**** INFORMATION GIVEN

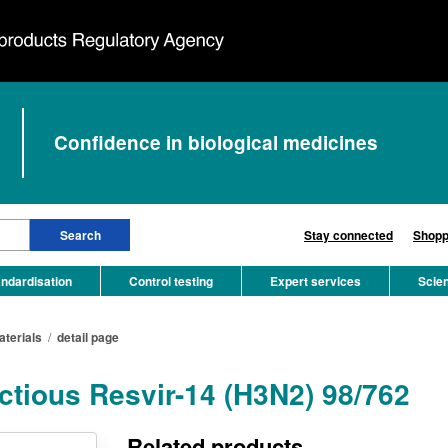
Confidence in biological medicines
Stay connected
Shopp
ndardisation
Control testing
Expert services
Scie
aterials
/
detail page
ectious Resvir-14 (H3N2) 98/762
Related products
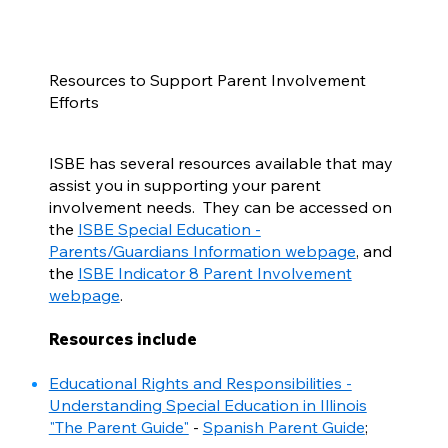
Resources to Support Parent Involvement
Efforts
ISBE has several resources available that may
assist you in supporting your parent
involvement needs. They can be accessed on
the
ISBE Special Education -
Parents/Guardians Information webpage
, and
the
ISBE Indicator 8 Parent Involvement
webpage
.
Resources include
Educational Rights and Responsibilities -
Understanding Special Education in Illinois
"The Parent Guide"
-
Spanish Parent Guide
;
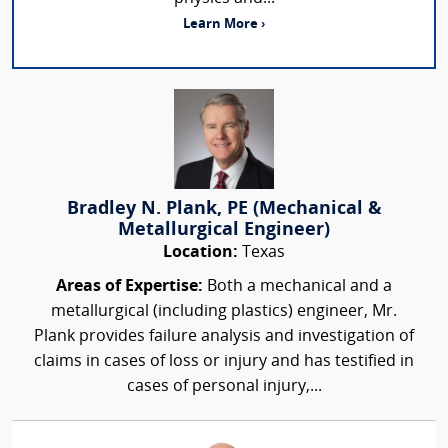
Learn More ›
Bradley N. Plank, PE (Mechanical &
Metallurgical Engineer)
Location:
Texas
Areas of Expertise:
Both a mechanical and a
metallurgical (including plastics) engineer, Mr.
Plank provides failure analysis and investigation of
claims in cases of loss or injury and has testified in
cases of personal injury,...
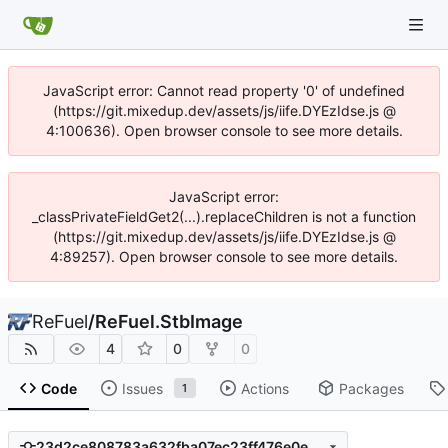
JavaScript error: Cannot read property '0' of undefined
(https://git.mixedup.dev/assets/js/iife.DYEzIdse.js @
4:100636). Open browser console to see more details.
JavaScript error:
_classPrivateFieldGet2(...).replaceChildren is not a function
(https://git.mixedup.dev/assets/js/iife.DYEzIdse.js @
4:89257). Open browser console to see more details.
ReFuel
/
ReFuel.StbImage
4
0
0
Code
Issues
Actions
Packages
1
23d2ce808783a632fba07ec23ff476e0e599b2a1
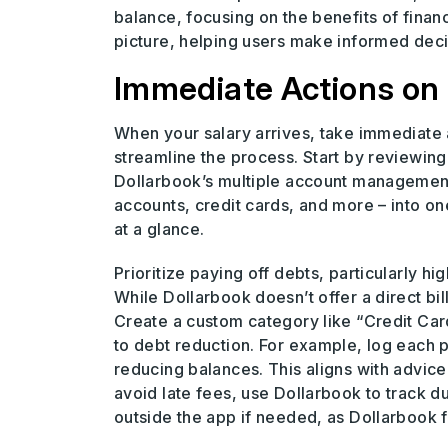
balance, focusing on the benefits of financ
picture, helping users make informed decis
Immediate Actions on 
When your salary arrives, take immediate a
streamline the process. Start by reviewing 
Dollarbook’s multiple account management 
accounts, credit cards, and more – into 
at a glance.
Prioritize paying off debts, particularly hig
While Dollarbook doesn’t offer a direct bi
Create a custom category like “Credit Ca
to debt reduction. For example, log each 
reducing balances. This aligns with advi
avoid late fees, use Dollarbook to track due
outside the app if needed, as Dollarbook 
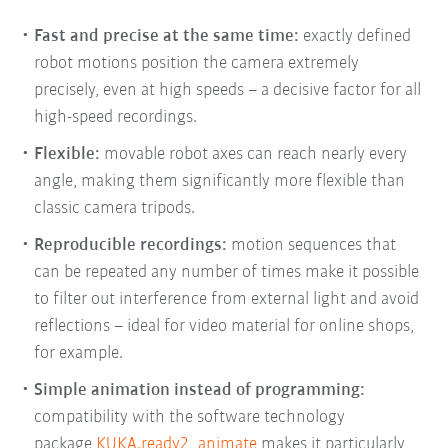
Fast and precise at the same time
:
exactly defined
robot motions position the camera extremely
precisely, even at high speeds – a decisive factor for all
high-speed recordings.
Flexible
:
movable robot axes can reach nearly every
angle, making them significantly more flexible than
classic camera tripods.
Reproducible recordings
:
motion sequences that
can be repeated any number of times make it possible
to filter out interference from external light and avoid
reflections – ideal for video material for online shops,
for example.
Simple animation instead of programming
:
compatibility with the software technology
package
KUKA.ready2_animate
makes it particularly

********

INSTRUCTIONS TO FOLLOW ->
Once the line containing "reducing balances. This aligns with advi" is located, write out exactly that line and each one after it to the end of the records above, excluding pictures and nothing else.

WRITTEN RESPONSE ->
reducing balances. This aligns with advi
avoid late fees, use Dollarbook to track due
outside the app if needed, as Dollarbook 
Fast and precise at the same time
:
exactly defined
robot motions position the camera extremely
precisely, even at high speeds – a decisive factor for all
high-speed recordings.
Flexible
:
movable robot axes can reach nearly every
angle, making them significantly more flexible than
classic camera tripods.
Reproducible recordings
:
motion sequences that
can be repeated any number of times make it possible
to filter out interference from external light and avoid
reflections – ideal for video material for online shops,
for example.
Simple animation instead of programming
:
compatibility with the software technology
package
KUKA.ready2_animate
makes it particularly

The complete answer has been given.